Faculty Advisors: Janet Murray and Brad Rittenhouse
About
The Talmud is a collection of religious works that represents the core canon of Jewish law, lore, and wisdom. It is studied by hundreds of thousands of people today around the world. Aside from constituting the standard curriculum for Jewish seminaries and yeshivot and the launching point for Jewish legal discussions, it is also studied by a growing number of laymen and scholars alike in the ever-popular Daf Yomi (daily page) learning program. The vast majority of this study is done through the printed text, paginated into 2,711 folios. The page has a distinct and standardized visual form (tzurat hadaf). It is this unique—and culturally revered—form, which visually relates commentaries, related texts, and references, as well as the inherent hypertextuality of the main text, that makes the Talmud a compelling case study for the enhancement that digital affordances can provide.

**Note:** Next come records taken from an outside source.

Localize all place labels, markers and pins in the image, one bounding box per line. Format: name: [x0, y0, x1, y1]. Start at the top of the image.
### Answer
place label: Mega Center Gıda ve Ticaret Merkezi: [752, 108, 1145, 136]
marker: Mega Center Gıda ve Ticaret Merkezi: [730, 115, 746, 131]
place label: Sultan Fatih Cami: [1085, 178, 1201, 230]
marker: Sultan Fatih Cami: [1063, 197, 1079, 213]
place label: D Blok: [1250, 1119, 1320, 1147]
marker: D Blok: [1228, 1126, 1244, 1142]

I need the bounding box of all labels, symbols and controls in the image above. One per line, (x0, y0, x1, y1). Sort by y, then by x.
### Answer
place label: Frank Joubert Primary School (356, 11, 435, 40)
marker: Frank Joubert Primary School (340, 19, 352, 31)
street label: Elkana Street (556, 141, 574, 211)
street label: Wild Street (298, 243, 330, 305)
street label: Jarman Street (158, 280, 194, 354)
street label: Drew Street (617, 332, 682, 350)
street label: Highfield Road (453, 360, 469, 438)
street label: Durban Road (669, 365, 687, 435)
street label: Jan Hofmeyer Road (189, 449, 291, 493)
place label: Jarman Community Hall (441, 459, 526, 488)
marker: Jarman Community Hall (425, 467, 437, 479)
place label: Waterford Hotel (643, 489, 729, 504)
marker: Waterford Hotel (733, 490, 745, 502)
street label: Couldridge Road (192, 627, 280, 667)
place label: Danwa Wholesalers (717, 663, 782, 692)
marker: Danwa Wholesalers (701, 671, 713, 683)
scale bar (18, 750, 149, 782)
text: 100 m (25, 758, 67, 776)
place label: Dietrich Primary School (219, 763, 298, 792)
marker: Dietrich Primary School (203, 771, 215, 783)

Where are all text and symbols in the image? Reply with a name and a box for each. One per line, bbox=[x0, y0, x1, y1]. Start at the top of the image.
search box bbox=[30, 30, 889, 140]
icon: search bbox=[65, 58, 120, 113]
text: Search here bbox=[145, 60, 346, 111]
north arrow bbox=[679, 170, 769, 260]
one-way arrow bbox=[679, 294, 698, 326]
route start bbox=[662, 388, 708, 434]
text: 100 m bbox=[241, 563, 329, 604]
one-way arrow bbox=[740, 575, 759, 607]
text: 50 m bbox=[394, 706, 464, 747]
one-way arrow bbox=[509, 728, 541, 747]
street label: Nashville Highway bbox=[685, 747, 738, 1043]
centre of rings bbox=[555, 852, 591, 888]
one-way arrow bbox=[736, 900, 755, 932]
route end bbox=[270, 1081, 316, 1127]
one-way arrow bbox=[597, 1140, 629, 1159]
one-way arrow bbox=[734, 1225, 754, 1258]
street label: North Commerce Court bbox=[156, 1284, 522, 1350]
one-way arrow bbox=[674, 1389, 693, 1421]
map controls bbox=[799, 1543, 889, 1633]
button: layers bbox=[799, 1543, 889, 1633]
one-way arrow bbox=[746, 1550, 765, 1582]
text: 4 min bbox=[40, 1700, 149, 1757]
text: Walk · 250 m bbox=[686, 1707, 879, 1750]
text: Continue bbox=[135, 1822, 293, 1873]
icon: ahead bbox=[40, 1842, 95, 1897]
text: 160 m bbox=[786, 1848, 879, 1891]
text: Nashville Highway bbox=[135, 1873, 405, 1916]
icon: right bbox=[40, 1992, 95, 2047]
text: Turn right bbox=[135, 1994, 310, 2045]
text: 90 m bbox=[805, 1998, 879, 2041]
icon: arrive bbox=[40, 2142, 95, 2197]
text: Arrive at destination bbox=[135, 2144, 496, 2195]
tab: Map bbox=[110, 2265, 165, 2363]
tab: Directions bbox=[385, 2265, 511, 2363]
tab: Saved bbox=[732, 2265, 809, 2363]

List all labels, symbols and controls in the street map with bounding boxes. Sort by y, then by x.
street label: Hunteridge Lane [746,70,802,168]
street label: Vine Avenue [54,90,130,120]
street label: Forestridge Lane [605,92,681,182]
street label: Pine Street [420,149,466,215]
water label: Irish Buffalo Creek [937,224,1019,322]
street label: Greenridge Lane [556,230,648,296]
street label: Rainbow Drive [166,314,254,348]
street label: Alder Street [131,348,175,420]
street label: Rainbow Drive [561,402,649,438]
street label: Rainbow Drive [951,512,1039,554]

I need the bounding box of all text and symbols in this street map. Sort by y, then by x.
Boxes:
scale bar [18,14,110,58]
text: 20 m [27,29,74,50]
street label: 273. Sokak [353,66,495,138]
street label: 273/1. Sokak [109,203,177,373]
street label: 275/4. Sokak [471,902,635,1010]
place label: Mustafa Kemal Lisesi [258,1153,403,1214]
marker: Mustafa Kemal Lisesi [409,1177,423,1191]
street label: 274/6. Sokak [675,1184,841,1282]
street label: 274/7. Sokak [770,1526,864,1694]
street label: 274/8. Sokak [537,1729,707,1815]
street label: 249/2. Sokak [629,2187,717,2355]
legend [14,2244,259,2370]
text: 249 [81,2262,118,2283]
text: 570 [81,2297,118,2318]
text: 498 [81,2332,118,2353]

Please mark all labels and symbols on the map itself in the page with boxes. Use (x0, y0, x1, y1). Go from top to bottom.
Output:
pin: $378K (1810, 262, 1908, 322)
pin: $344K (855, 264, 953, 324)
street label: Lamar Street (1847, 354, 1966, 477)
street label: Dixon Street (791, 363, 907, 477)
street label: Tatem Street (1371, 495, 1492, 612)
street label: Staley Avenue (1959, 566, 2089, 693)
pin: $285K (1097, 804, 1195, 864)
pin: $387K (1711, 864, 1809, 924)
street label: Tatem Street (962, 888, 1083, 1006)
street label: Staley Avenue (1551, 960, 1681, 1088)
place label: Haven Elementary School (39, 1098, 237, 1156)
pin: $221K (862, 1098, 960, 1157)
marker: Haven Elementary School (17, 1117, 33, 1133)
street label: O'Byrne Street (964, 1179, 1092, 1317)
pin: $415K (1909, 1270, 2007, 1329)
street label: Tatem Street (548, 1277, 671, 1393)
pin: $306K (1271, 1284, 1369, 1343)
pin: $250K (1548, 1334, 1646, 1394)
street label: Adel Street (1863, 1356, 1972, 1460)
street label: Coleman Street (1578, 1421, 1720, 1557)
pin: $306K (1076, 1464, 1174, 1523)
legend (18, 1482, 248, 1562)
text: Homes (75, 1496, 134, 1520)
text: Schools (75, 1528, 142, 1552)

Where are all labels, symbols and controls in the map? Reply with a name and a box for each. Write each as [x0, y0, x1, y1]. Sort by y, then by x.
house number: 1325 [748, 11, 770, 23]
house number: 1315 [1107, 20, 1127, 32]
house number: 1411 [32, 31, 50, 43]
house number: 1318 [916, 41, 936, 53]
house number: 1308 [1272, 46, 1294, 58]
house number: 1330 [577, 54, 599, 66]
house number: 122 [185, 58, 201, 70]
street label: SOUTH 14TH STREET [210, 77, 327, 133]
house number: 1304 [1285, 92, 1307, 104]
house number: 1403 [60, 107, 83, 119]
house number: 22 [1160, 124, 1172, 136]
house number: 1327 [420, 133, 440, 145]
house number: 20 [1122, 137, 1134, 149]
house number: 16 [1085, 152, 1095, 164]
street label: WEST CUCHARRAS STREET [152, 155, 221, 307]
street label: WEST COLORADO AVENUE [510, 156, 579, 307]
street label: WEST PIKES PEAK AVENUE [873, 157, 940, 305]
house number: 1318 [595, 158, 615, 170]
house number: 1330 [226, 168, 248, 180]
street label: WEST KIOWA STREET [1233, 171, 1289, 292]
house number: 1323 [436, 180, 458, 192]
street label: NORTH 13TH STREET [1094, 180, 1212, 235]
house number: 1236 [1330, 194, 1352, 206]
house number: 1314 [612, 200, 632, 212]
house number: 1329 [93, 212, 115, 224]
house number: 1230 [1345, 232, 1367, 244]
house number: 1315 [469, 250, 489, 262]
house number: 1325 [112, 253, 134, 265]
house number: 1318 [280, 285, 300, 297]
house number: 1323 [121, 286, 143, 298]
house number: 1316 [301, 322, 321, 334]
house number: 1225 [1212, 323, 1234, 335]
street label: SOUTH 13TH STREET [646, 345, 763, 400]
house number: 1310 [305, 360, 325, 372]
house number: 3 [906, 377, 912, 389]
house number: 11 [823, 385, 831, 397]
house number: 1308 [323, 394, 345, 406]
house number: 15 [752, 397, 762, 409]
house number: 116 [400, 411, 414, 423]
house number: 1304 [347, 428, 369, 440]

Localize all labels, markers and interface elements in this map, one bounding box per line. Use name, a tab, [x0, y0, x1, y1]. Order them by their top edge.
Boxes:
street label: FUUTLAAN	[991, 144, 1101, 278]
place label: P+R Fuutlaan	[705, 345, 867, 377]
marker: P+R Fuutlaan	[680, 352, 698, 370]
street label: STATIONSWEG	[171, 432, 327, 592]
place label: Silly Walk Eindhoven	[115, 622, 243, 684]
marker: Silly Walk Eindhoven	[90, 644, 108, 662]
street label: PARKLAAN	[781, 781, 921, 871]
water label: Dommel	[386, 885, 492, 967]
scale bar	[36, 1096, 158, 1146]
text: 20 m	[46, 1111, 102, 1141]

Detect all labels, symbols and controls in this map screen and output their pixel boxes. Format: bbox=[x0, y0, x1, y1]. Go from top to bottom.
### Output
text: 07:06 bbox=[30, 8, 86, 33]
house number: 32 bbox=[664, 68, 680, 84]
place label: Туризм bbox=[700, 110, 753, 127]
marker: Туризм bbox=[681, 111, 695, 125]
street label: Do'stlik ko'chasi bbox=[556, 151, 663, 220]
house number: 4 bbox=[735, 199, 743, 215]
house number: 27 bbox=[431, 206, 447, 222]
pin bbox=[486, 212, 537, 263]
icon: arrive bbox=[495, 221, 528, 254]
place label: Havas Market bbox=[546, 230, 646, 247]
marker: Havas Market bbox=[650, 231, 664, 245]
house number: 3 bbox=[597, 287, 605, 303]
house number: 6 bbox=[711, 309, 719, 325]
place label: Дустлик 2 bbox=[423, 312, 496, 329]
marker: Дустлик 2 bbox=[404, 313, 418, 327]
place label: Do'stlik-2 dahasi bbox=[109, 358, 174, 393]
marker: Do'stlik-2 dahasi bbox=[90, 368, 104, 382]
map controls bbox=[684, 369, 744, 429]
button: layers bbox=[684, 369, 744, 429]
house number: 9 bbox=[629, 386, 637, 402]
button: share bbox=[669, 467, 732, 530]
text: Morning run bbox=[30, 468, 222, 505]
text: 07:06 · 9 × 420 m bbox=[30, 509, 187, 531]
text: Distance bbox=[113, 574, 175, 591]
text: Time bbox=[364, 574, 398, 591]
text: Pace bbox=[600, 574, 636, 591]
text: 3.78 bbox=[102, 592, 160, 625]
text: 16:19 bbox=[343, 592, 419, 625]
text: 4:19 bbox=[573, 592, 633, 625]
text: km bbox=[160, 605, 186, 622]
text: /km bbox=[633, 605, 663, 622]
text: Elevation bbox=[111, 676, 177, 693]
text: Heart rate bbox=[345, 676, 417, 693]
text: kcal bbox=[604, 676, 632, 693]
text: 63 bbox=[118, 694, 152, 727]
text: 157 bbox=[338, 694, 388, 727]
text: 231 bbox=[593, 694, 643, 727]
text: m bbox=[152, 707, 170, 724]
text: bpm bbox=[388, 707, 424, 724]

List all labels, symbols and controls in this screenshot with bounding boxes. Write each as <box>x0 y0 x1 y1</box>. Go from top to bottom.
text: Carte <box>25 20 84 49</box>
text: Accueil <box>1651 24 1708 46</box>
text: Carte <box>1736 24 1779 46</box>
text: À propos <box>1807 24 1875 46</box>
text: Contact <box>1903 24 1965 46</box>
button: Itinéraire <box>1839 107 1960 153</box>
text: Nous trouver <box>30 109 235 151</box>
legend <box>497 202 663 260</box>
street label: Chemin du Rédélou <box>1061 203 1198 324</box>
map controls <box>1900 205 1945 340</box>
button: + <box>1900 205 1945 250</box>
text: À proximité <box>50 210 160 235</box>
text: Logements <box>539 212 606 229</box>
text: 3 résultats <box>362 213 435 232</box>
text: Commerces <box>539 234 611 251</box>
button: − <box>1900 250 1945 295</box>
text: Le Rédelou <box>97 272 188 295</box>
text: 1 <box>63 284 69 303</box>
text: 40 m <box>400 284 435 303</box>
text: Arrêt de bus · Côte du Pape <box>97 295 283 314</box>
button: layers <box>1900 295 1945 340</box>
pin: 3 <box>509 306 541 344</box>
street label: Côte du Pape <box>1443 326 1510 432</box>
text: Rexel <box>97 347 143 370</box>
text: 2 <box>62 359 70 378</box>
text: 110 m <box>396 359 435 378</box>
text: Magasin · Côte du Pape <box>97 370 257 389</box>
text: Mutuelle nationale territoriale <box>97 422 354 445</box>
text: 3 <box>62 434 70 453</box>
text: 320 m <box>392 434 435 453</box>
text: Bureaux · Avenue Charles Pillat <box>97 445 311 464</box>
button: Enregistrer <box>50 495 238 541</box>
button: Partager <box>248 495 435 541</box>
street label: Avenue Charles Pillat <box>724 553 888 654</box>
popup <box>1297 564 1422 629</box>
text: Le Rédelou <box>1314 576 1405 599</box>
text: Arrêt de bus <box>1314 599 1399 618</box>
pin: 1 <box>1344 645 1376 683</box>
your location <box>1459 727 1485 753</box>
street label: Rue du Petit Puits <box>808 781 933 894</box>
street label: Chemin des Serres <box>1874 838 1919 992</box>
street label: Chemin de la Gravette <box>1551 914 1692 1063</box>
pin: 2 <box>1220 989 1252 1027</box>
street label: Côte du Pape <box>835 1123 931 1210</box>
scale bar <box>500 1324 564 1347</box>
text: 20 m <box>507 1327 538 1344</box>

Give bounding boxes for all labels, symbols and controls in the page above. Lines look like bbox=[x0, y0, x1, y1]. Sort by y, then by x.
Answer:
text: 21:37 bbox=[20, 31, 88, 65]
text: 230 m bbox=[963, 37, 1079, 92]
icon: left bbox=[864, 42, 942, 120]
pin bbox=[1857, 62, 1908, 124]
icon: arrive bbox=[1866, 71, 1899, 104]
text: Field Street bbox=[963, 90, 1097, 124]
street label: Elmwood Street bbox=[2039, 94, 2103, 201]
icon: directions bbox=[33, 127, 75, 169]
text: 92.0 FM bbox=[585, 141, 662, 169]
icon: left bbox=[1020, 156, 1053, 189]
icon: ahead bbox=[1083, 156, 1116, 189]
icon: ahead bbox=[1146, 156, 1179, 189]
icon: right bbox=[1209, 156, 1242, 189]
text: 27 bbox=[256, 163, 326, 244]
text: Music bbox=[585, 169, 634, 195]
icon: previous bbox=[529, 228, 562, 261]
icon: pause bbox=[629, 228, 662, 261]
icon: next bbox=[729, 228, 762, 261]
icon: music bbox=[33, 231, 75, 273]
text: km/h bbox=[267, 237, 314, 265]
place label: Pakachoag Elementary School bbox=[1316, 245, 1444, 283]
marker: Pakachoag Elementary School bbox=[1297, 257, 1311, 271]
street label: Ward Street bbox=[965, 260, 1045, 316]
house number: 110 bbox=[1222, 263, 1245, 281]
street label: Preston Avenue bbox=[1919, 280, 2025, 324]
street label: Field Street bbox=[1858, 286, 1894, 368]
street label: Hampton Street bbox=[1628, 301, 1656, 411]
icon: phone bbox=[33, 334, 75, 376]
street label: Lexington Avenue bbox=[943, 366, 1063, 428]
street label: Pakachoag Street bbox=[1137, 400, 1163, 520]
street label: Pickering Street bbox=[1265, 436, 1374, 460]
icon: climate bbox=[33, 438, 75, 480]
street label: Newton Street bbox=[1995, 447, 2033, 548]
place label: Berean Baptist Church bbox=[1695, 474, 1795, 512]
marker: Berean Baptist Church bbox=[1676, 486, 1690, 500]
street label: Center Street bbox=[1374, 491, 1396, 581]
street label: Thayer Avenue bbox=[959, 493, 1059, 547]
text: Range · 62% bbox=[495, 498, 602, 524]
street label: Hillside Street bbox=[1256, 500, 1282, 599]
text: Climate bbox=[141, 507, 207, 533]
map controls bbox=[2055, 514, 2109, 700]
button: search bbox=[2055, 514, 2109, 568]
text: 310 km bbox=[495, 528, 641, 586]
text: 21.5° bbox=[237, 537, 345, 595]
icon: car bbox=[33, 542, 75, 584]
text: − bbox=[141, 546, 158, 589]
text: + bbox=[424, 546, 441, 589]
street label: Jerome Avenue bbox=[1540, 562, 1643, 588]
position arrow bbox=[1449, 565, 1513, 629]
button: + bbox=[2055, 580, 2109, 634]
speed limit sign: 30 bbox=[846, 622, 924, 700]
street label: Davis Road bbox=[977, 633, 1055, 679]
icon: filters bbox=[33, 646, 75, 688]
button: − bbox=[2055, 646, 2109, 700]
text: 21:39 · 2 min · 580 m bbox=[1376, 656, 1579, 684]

While the largest free projects allow access to the text of the Talmud and its commentaries, they do not provide the classic and integrative visual form of the Talmud. This visual form has great historical, cultural, and pragmatic significance, and we believe that it has been and will continue to be important for beginner and advanced users alike. We wish to emulate this visual form in a digital context, while taking advantage of the unique digital affordances of the web to provide accessibility and enhancement tools.
To this end, we have developed an open source JavaScript library that allows developers to render pages in the Talmudic format natively on the web and an accompanying algorithm that recreates the standard edition of the Talmud using Web technologies. Today, we present an interactive web app prototype that showcases our framework, along with translation and visualization tools uniquely enabled by our digital implementation.